» **Data to examine**:
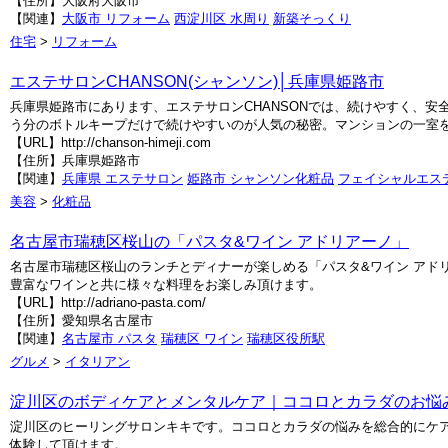
【住所】大阪府大阪市
【関連】
大阪市 リフォーム
西淀川区 水周り
新築そっくり
住宅
>
リフォーム
エステサロンCHANSON(シャンソン)│兵庫県姫路市
兵庫県姫路市にあります、エステサロンCHANSONでは、続けやすく、
う分のボトルキープだけで続けやすいのが人気の秘密。マンションの一室を
【URL】http://chanson-himeji.com
【住所】兵庫県姫路市
【関連】
兵庫県 エステサロン
姫路市 シャンソン化粧品
フェイシャルエス
美容
>
化粧品
名古屋市瑞穂区桜山の「パスタ&ワイン アドリアーノ」
名古屋市瑞穂区桜山のランチとディナーが楽しめる「パスタ&ワイン アド
豊富なワインと共に様々な料理をお楽しみ頂けます。
【URL】http://adriano-pasta.com/
【住所】愛知県名古屋市
【関連】
名古屋市 パスタ
瑞穂区 ワイン
瑞穂区役所駅
グルメ
>
イタリアン
淀川区のボディケアとメンタルケア｜ココロとカラダのお悩
淀川区のヒーリングサロンキキです。ココロとカラダの悩みを総合的にケ
体験して頂けます。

» **What you are asked to do**:
Could you reproduce the listing above word for word while leaving out its pictures?

» **Your response**:
【住所】大阪府大阪市
【関連】
大阪市 リフォーム
西淀川区 水周り
新築そっくり
住宅
>
リフォーム
エステサロンCHANSON(シャンソン)│兵庫県姫路市
兵庫県姫路市にあります、エステサロンCHANSONでは、続けやすく、
う分のボトルキープだけで続けやすいのが人気の秘密。マンションの一室を
【URL】http://chanson-himeji.com
【住所】兵庫県姫路市
【関連】
兵庫県 エステサロン
姫路市 シャンソン化粧品
フェイシャルエス
美容
>
化粧品
名古屋市瑞穂区桜山の「パスタ&ワイン アドリアーノ」
名古屋市瑞穂区桜山のランチとディナーが楽しめる「パスタ&ワイン アド
豊富なワインと共に様々な料理をお楽しみ頂けます。
【URL】http://adriano-pasta.com/
【住所】愛知県名古屋市
【関連】
名古屋市 パスタ
瑞穂区 ワイン
瑞穂区役所駅
グルメ
>
イタリアン
淀川区のボディケアとメンタルケア｜ココロとカラダのお悩
淀川区のヒーリングサロンキキです。ココロとカラダの悩みを総合的にケ
体験して頂けます。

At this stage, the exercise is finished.